Now find your <system.web> section and update it to this:

    <customErrors mode="On" defaultRedirect="/server-error/">
      <error statusCode="404" redirect="/page-not-found/" />
      <error statusCode="500" redirect="/server-error/" />
    </customErrors>

Let's pause a second and digest what we added:

  • The first block tells the web app to handle both 404 and 500 responses by redirecting to the paths listed. This block handles newer versions of IIS.
  • The second block is similar to the first except the mode attribute handles whether errors are turned on or not. This attribute needs to be set to On in production (and for testing). If you use a web transform, the transform entry would look like this:
    <customErrors mode="On" xdt:Transform="SetAttributes(mode)">
    </customErrors>

If you are unfamiliar with transforms, it's definitely worth a Google as it's standard .NET web app material. For more in relation to Umbraco, please see this bit.
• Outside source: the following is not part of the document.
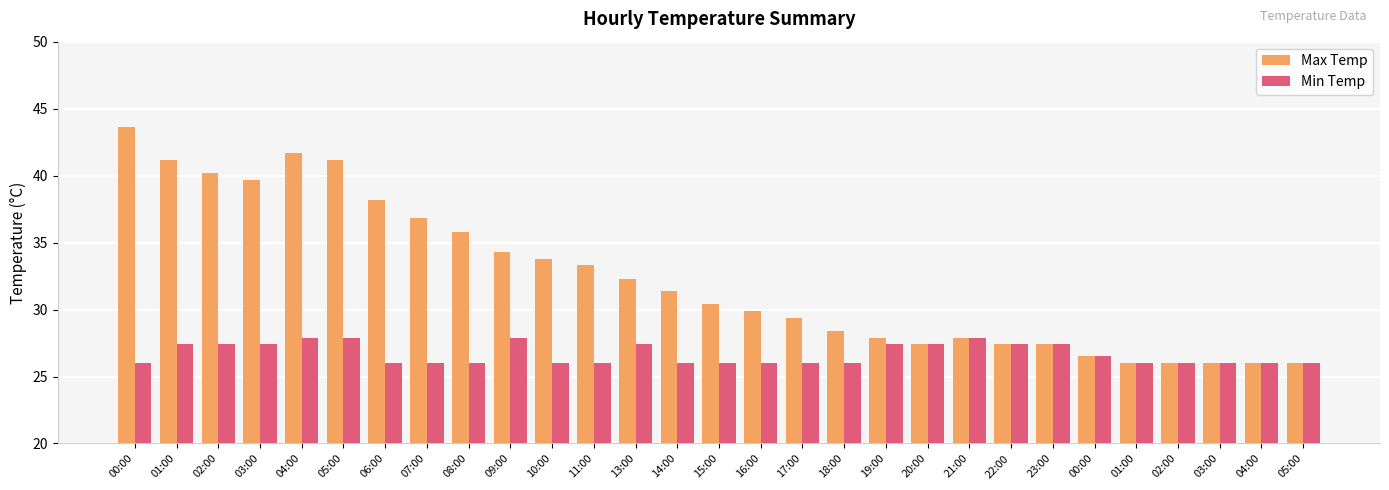

What are all the series names shown in the legend?

Max Temp, Min Temp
So now that we've told the web app to go to specific URL's when a 404 and a 500 happen, we then need to create those in our content tree. When you create those it's probably best to create their own document type such as ErrorPage or whatever. Add whatever you want to your document types such as a rich text editor for a message to be displayed by your template.

From a multi-site setup standpoint, each of your sites will then have to have an error page named Server Error and Page Not Found.

custom-errors.png

Proper Status Code

So one side effect of doing your custom errors this way is the response code from your web app will be 200 OK which is not acceptable. One way around this is to specifically set your HTTP status code on the template (or hijack the controller).

The code to set the status is below:

 HttpContext.Current.Response.StatusCode = 404;

Redirects

Now that we have a way to capture 404's (and 500's), a positive side-effect is that we now have a extension point for redirects. The idea is if Umbraco was normally going to issue a 404, we can preempt it and run through a lists of known redirects. If after we run through our list of redirects, we don't find a match, we can let the 404 happen.

A side project that handles this sort of redirection help can be found here: https://github.com/kgiszewski/G42.UmbracoGrease

If you need 100's of redirects, you may want to use an Umbraco package built for such a purpose.